* _Work request_: State how many lines in the listing contain the string "biológiai". Reply with the number only.

---------- Material supplied ----------

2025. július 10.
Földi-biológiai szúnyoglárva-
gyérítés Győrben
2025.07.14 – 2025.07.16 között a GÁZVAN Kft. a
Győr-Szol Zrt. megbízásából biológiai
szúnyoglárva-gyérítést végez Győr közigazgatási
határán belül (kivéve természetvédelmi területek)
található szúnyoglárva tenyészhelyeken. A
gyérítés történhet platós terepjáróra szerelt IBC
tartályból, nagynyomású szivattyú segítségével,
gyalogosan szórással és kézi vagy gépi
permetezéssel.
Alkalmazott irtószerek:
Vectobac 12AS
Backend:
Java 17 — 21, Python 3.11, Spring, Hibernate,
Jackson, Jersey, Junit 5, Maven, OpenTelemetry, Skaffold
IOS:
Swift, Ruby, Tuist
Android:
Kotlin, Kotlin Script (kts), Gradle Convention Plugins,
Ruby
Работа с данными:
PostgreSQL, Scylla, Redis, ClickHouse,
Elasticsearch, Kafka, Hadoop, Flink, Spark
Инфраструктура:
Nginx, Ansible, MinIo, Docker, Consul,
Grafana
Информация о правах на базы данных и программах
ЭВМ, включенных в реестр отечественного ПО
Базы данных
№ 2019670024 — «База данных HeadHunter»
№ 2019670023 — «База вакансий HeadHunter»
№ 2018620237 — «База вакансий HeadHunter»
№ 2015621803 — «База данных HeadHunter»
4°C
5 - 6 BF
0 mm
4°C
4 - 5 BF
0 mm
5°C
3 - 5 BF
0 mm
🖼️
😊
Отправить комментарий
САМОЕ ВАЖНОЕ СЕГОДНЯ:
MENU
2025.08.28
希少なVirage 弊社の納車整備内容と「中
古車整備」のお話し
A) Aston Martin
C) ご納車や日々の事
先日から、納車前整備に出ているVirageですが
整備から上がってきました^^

----------
---------- Material supplied ----------

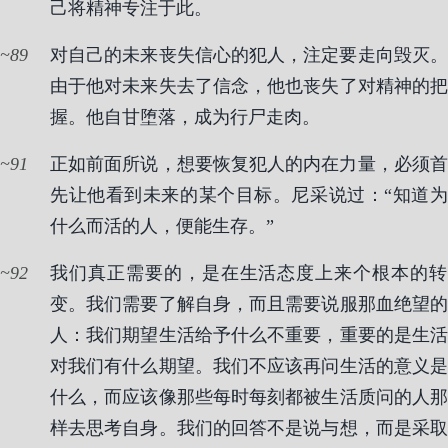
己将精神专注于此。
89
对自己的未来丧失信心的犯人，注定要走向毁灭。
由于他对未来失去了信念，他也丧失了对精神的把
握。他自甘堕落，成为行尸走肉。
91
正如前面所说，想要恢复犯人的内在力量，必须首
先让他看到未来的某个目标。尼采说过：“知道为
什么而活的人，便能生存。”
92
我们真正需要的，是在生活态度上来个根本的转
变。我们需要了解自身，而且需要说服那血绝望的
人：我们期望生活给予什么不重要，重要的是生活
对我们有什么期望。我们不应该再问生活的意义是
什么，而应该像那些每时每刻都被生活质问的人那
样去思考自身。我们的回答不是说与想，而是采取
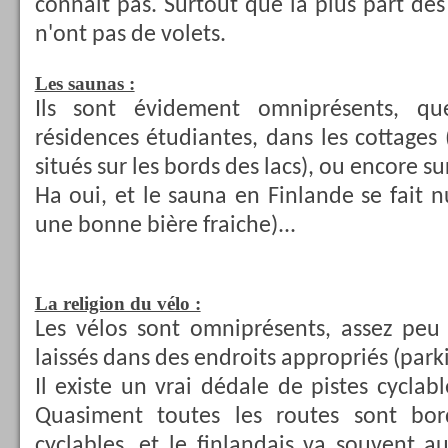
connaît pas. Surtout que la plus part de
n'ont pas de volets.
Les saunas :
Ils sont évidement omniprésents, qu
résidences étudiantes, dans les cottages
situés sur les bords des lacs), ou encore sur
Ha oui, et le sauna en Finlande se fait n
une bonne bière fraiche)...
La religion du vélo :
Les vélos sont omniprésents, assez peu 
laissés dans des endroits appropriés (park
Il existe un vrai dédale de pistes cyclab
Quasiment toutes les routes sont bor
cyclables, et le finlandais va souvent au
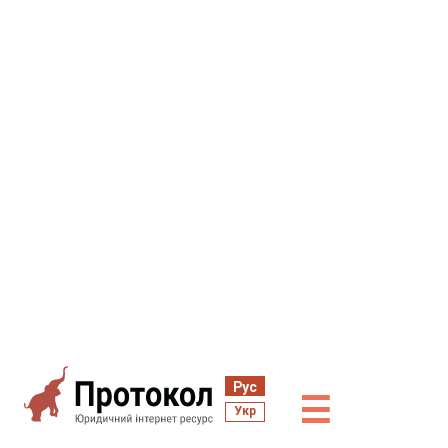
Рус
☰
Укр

----------

* _Reply to the task_: 2